It is hard to believe that November 30th of 2006 was the last time I entered something into this storehouse of random cyber thoughts. I have the option of dispensing with pure drivel in the way of excuses or simply confessing, as if I needed to anyway!, that much has happened since I last posted an idea of mine on this blog. I am trying hard to avoid the temptation of chronologically outlining a series of, what would be to you -oh reader!, meaningless events. What is it to you? Yours is but to read and chuckle, peruse and ponder, inhale an idea and exhale a judgment. So, I will simply just start again. Tabula rasa! Clean slate ... here we go.I woke up this morning when my clock radio went off. Normally I will just take in the news, drift in an out and on occasion will vanish off into a dream which I later realize was in someway connected with the goings on in the news and I am brokenhearted that my ESP has seen better days. This morning ... well, this morning I reached over with my index finger and promptly turned the news off. Click! Silencio. I then reach over and grab the most recent book I am struggling my way through - they are all a struggle you realize, any book worth reading will make your thoughts wrestle against each other. I pull my hand back and begin my descent into Reading Lolita in Tehran - a memoir about a group of Iranian university students that meet in secret with a renegade professor of literature, forced into retirement, to discuss Western literature. The book is titled such because the first work of literature they choose to dive into is none other than Vladamir Nabokov's Lolita. I read Lolita last month in preparation for this read. You wouldn't know this, however, since I kept this is secret from you!
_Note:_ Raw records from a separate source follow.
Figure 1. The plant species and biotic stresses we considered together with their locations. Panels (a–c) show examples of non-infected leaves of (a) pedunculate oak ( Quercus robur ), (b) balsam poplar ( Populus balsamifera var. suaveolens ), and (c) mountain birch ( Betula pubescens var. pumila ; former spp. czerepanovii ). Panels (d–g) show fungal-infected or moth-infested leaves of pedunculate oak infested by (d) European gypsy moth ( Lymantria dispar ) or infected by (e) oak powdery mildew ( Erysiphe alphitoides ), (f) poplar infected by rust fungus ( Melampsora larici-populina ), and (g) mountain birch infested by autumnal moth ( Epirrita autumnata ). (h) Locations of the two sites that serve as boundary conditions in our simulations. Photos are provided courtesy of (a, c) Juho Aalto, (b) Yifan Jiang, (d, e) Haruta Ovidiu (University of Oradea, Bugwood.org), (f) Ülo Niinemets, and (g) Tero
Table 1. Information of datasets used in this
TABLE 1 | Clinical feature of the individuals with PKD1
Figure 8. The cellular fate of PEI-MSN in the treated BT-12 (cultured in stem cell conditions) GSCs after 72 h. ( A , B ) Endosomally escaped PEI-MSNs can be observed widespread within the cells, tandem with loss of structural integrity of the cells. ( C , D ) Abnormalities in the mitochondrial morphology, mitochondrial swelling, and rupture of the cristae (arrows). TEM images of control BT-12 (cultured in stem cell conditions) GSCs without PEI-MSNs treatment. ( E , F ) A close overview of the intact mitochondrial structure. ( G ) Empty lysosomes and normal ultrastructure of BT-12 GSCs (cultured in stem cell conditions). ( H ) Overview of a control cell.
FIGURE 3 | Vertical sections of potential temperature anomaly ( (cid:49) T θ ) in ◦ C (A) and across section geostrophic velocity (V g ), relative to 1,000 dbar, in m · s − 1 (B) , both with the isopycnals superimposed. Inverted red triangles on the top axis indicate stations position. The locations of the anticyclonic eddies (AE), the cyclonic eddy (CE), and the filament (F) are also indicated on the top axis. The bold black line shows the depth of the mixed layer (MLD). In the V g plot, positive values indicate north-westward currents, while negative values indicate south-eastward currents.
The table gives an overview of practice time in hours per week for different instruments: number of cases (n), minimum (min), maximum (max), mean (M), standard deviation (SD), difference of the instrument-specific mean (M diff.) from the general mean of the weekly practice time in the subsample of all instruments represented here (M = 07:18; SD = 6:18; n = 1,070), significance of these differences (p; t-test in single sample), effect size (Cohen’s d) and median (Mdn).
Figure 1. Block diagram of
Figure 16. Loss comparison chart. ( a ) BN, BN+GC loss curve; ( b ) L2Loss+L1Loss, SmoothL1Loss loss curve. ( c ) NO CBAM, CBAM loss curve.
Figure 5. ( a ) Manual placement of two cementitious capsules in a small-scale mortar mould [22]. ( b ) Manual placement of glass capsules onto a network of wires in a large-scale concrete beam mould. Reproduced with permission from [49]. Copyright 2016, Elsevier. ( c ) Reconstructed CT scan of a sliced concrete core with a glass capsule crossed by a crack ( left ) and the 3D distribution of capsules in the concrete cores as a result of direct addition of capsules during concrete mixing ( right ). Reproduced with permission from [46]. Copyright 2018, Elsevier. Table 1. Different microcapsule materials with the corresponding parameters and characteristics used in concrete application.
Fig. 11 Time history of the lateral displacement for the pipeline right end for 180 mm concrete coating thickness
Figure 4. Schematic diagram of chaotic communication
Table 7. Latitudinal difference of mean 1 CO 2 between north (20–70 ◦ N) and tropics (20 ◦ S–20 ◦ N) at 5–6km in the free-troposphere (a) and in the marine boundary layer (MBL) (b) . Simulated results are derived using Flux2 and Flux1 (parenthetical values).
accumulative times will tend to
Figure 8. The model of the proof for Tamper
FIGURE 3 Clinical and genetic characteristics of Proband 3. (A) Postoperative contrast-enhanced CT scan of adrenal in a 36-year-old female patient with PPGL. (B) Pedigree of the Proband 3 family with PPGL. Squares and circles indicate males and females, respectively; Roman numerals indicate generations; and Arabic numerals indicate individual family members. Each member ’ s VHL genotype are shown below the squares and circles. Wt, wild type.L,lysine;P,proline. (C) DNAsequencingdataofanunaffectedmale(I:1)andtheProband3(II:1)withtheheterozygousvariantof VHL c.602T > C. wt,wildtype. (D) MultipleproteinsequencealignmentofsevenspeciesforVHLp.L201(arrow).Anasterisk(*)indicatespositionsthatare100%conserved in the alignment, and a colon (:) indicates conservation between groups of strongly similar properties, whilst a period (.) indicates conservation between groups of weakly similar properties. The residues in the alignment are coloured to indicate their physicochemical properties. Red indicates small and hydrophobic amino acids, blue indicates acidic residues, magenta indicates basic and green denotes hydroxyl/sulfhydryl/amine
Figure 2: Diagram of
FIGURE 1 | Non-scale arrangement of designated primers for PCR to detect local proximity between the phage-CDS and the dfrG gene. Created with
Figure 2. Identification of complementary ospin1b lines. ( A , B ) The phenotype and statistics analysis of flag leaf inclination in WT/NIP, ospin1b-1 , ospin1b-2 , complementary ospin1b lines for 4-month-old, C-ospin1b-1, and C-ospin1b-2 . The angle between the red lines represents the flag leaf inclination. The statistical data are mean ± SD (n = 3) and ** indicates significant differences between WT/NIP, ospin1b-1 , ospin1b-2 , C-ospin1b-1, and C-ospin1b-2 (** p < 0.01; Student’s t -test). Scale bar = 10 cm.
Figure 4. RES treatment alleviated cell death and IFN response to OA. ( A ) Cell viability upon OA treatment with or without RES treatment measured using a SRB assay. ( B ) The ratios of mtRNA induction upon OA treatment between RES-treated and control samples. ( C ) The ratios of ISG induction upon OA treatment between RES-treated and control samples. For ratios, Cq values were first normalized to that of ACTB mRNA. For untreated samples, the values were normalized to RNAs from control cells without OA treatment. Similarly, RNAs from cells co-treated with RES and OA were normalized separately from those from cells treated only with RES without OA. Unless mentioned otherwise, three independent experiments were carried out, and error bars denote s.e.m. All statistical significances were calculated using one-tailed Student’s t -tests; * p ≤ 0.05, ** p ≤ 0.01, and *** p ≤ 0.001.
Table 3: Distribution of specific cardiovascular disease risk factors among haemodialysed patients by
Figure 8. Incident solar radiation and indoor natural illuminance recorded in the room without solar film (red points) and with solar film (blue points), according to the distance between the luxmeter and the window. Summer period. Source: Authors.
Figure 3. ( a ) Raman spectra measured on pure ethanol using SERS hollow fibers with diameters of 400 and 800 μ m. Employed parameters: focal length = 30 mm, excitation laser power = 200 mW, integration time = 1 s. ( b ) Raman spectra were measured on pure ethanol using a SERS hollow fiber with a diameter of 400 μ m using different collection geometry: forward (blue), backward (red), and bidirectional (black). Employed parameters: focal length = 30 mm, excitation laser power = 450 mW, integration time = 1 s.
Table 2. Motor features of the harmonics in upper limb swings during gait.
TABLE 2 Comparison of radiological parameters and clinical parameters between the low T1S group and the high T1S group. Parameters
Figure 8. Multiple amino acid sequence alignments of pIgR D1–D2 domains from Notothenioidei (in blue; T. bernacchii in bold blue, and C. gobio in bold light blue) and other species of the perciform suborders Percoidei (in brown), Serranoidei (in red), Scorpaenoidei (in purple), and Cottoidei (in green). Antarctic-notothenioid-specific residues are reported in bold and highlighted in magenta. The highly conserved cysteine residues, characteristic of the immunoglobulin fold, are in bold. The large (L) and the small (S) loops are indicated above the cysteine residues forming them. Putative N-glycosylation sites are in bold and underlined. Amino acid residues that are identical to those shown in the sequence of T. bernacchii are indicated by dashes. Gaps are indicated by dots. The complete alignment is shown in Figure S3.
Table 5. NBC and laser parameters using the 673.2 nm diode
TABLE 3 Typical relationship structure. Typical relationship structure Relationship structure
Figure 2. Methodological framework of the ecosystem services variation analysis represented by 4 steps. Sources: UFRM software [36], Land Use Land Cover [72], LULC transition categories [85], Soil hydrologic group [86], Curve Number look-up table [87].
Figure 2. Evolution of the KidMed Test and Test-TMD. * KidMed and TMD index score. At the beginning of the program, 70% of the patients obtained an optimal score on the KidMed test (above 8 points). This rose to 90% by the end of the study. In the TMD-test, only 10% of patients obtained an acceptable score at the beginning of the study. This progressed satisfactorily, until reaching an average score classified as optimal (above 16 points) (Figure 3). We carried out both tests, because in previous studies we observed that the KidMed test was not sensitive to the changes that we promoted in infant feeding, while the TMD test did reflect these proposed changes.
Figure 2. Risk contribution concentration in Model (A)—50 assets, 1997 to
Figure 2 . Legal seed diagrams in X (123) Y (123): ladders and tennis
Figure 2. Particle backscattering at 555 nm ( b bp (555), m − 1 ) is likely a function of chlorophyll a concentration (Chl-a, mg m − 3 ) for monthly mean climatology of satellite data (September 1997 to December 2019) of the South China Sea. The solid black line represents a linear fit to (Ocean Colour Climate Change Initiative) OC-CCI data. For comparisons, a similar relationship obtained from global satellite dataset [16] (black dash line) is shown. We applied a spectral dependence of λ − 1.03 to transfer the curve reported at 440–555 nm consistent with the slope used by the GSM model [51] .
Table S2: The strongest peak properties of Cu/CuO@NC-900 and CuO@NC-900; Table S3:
Half way through a paragraph that described the hell of a totalitarian state where armed thugs patrol the streets ready to pounce on even the slightest hint of disregard for Islamic norms, I realize that my little act of turning off the radio was something of a freedom most of the world is incapable of experiencing. I thought of the irony of it all. Here I awake to a country with a free press, freedom of speech, a constitution protecting the civil rights of its citizens and I turn off the radio to read a book about a group of women who lust for their weekly gathering to discuss books that collect dust on most bookshelves in America. Surely there is something wrong with this picture. I thought this morning of how much criticism the current administration is getting in United States. I thought of how President Bush is referred to often as the worst President this country has ever seen. I thought too of how happy I am to live in a country where we can say these things without fear of reprisal. The Fourth of July is right around the corner. I have made myself a note to return to this entry and remind myself of these thoughts I took in today.
Well, enough of this self-imposed guilt. I want a cup of coffee.